• **DATA TO PROCESS**:

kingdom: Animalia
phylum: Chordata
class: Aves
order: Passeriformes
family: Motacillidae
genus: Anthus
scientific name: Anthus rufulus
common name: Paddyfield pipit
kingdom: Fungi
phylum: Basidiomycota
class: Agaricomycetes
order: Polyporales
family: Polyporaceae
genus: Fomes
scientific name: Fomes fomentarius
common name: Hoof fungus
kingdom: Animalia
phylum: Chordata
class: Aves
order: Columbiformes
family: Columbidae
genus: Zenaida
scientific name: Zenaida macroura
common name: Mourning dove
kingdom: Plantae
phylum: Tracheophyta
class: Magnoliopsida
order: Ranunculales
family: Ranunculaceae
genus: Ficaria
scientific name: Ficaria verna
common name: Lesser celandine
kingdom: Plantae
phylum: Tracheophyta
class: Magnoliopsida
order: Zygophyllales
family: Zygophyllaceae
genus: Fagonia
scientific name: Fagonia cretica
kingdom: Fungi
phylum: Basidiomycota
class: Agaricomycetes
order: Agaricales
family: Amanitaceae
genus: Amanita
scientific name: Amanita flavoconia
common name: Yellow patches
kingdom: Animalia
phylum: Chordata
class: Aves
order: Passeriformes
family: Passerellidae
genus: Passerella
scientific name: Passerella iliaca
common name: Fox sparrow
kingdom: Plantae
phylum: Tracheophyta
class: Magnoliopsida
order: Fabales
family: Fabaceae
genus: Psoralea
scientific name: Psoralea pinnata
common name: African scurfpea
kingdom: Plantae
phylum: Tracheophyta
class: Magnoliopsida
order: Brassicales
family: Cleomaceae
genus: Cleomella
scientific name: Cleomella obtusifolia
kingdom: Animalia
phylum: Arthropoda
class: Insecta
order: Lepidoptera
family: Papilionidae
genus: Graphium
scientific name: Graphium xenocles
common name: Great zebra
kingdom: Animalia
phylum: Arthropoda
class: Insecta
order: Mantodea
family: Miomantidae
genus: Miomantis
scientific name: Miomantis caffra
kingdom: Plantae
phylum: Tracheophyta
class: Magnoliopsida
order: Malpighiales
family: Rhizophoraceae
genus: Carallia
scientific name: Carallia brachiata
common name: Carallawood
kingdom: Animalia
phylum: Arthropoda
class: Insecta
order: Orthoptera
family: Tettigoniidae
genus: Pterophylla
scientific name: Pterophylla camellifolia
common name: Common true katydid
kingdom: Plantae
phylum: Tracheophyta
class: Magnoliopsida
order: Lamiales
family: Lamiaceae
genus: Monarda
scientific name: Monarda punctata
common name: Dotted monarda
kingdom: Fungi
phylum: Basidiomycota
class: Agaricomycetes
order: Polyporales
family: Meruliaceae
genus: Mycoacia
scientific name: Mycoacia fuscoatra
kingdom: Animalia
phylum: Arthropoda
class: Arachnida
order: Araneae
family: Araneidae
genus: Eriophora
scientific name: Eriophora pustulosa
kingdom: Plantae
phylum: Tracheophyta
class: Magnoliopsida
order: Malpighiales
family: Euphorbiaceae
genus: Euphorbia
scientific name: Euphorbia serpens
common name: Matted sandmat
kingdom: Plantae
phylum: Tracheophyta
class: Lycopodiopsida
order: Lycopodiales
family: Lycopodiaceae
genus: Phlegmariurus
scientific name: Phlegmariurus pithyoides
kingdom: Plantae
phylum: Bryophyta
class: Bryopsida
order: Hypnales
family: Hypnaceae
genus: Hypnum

• **EXERCISE BRIEF**:
Copy out every line of all the entries above, word for word and in the same order.

• **EXERCISE SOLUTION**:
kingdom: Animalia
phylum: Chordata
class: Aves
order: Passeriformes
family: Motacillidae
genus: Anthus
scientific name: Anthus rufulus
common name: Paddyfield pipit
kingdom: Fungi
phylum: Basidiomycota
class: Agaricomycetes
order: Polyporales
family: Polyporaceae
genus: Fomes
scientific name: Fomes fomentarius
common name: Hoof fungus
kingdom: Animalia
phylum: Chordata
class: Aves
order: Columbiformes
family: Columbidae
genus: Zenaida
scientific name: Zenaida macroura
common name: Mourning dove
kingdom: Plantae
phylum: Tracheophyta
class: Magnoliopsida
order: Ranunculales
family: Ranunculaceae
genus: Ficaria
scientific name: Ficaria verna
common name: Lesser celandine
kingdom: Plantae
phylum: Tracheophyta
class: Magnoliopsida
order: Zygophyllales
family: Zygophyllaceae
genus: Fagonia
scientific name: Fagonia cretica
kingdom: Fungi
phylum: Basidiomycota
class: Agaricomycetes
order: Agaricales
family: Amanitaceae
genus: Amanita
scientific name: Amanita flavoconia
common name: Yellow patches
kingdom: Animalia
phylum: Chordata
class: Aves
order: Passeriformes
family: Passerellidae
genus: Passerella
scientific name: Passerella iliaca
common name: Fox sparrow
kingdom: Plantae
phylum: Tracheophyta
class: Magnoliopsida
order: Fabales
family: Fabaceae
genus: Psoralea
scientific name: Psoralea pinnata
common name: African scurfpea
kingdom: Plantae
phylum: Tracheophyta
class: Magnoliopsida
order: Brassicales
family: Cleomaceae
genus: Cleomella
scientific name: Cleomella obtusifolia
kingdom: Animalia
phylum: Arthropoda
class: Insecta
order: Lepidoptera
family: Papilionidae
genus: Graphium
scientific name: Graphium xenocles
common name: Great zebra
kingdom: Animalia
phylum: Arthropoda
class: Insecta
order: Mantodea
family: Miomantidae
genus: Miomantis
scientific name: Miomantis caffra
kingdom: Plantae
phylum: Tracheophyta
class: Magnoliopsida
order: Malpighiales
family: Rhizophoraceae
genus: Carallia
scientific name: Carallia brachiata
common name: Carallawood
kingdom: Animalia
phylum: Arthropoda
class: Insecta
order: Orthoptera
family: Tettigoniidae
genus: Pterophylla
scientific name: Pterophylla camellifolia
common name: Common true katydid
kingdom: Plantae
phylum: Tracheophyta
class: Magnoliopsida
order: Lamiales
family: Lamiaceae
genus: Monarda
scientific name: Monarda punctata
common name: Dotted monarda
kingdom: Fungi
phylum: Basidiomycota
class: Agaricomycetes
order: Polyporales
family: Meruliaceae
genus: Mycoacia
scientific name: Mycoacia fuscoatra
kingdom: Animalia
phylum: Arthropoda
class: Arachnida
order: Araneae
family: Araneidae
genus: Eriophora
scientific name: Eriophora pustulosa
kingdom: Plantae
phylum: Tracheophyta
class: Magnoliopsida
order: Malpighiales
family: Euphorbiaceae
genus: Euphorbia
scientific name: Euphorbia serpens
common name: Matted sandmat
kingdom: Plantae
phylum: Tracheophyta
class: Lycopodiopsida
order: Lycopodiales
family: Lycopodiaceae
genus: Phlegmariurus
scientific name: Phlegmariurus pithyoides
kingdom: Plantae
phylum: Bryophyta
class: Bryopsida
order: Hypnales
family: Hypnaceae
genus: Hypnum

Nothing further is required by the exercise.